= Acel Moore =

Prominent Black Journalist in United States

Acel Moore (October 5, 1940 – February 12, 2016) was a long-time reporter, columnist, and editor for The Philadelphia Inquirer. Moore won a Pulitzer Prize in 1977. He was among the first Black journalists hired at the Inquirer.

==Early life==
Moore and his twin brother were born in Philadelphia, Pennsylvania. He attended Overbrook High School in 1958 and then served for three years as a medic in the United States Army until 1962.

==Journalism career==
Moore started as a copy boy at the Inquirer in 1962. He was promoted to reporter in 1968.

In 1977, Moore and Wendell Rawls, Jr., also of the Inquirer, won a Pulitzer Prize in Local Investigative Specialized Reporting for reporting on the conditions at Farview (Pennsylvania) State Hospital for the mentally ill.

Moore, Chuck Stone of the Philadelphia Daily News, and Claude Lewis of the Evening Bulletin co-founded the Philadelphia Association of Black Journalists in 1973. He was later a co-founder of the National Association of Black Journalists.

In the 1970s, Moore also was a producer on a PBS show called "Black Perspectives on the News." He taught journalism at the University of California-Berkeley, Temple University, and Florida A & M University.
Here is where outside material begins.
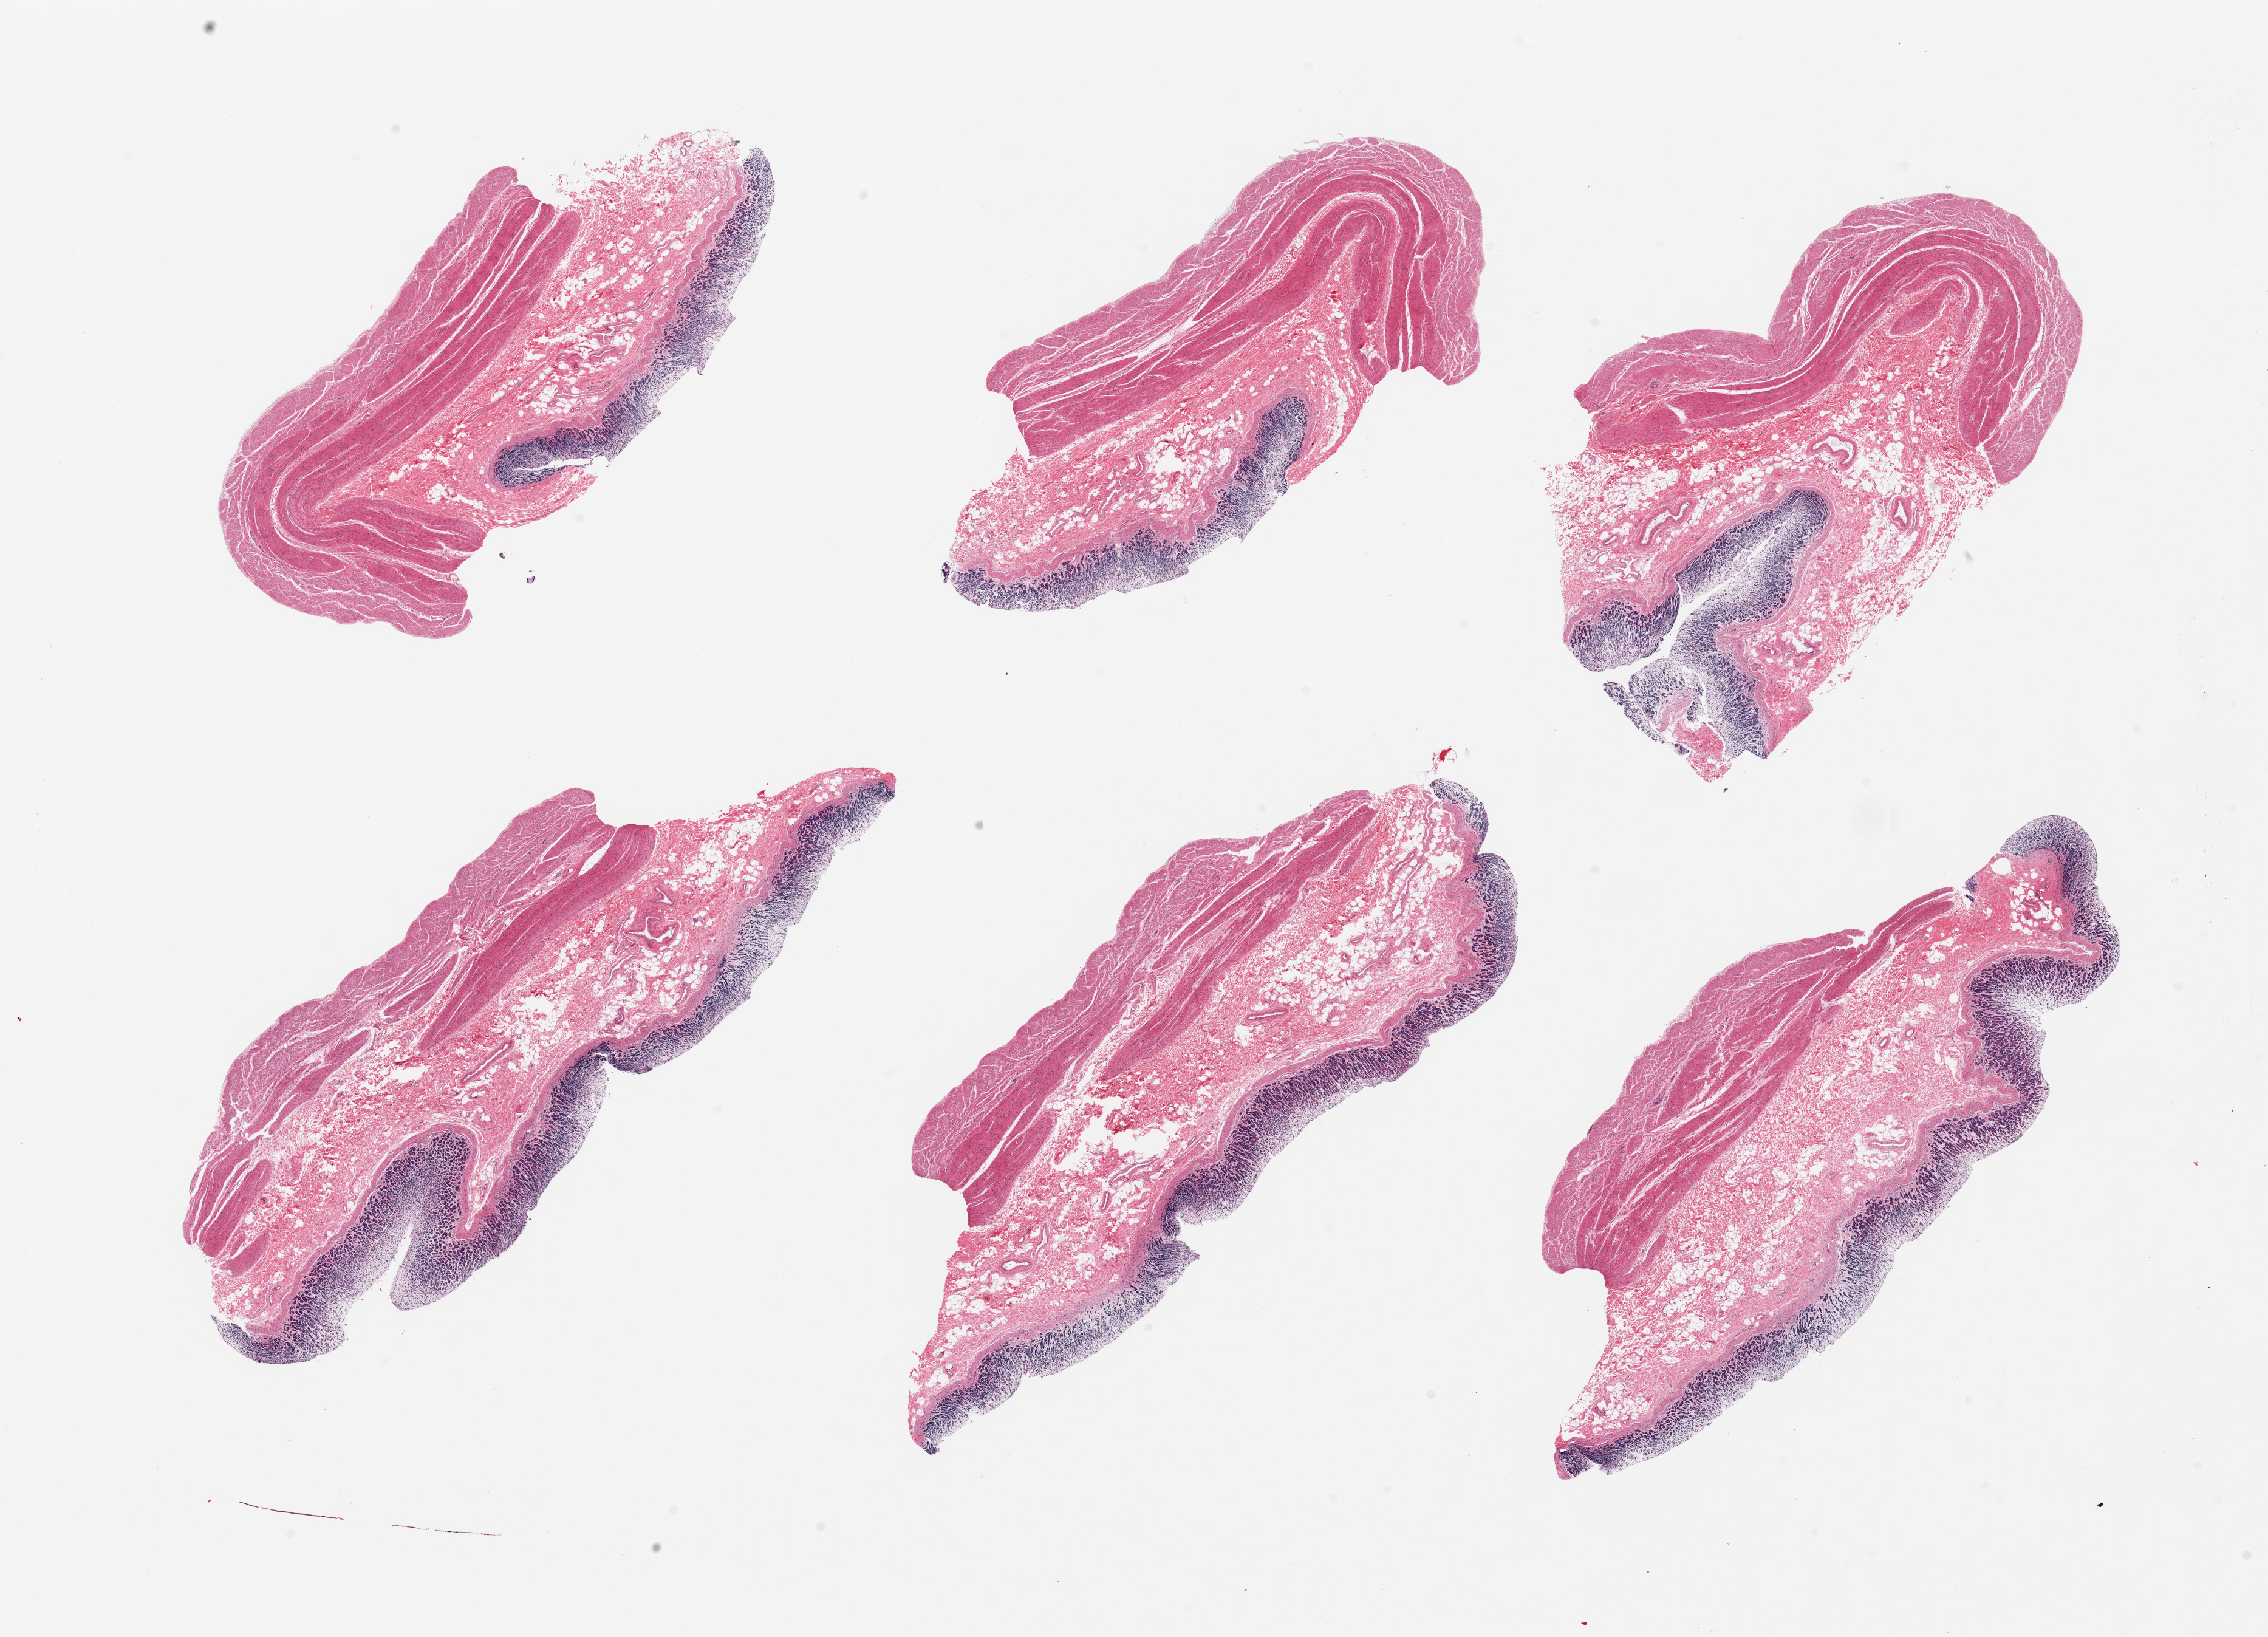
Whole-slide image, hematoxylin and eosin (H&E) stain, whole scanned area (about 29.5 x 21.3 mm) shown as a low-resolution overview, PAXgene-fixed, paraffin-embedded tissue, target tissue: stomach, tissue donor sample. Male donor.
Pathologist's review note for this sample: 6 pieces; mucosa variably preserved.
The Nieman Foundation at Harvard University called him "a champion of newsroom diversity." According to Michel Martin of National Public Radio, Moore served "as a mentor to hundreds of journalists, both informally and with programs to introduce people of diverse backgrounds to journalism careers."

In 2005, Moore retired. He received a lifetime achievement award from the National Association of Black Journalists in 2011.

==Personal life==
He married Linda Wright. They had two children, a daughter (Mariah) and a son (Acel Jr). Acel Sr. died on February 12, 2016, and was interred at Ivy Hill Cemetery in Philadelphia.

==Legacy==
The Philadelphia Inquirer annually runs the Acel Moore High School Journalism Workshop. According to the Inquirer, the "hands-on program seeks to introduce Philadelphia-area high school students to the fields of print, digital journalism, and photography.

When the School District of Philadelphia renamed the Andrew Jackson School (Philadelphia), one of the four finalists for the new name was the Acel Moore School. It was not chosen as the new name.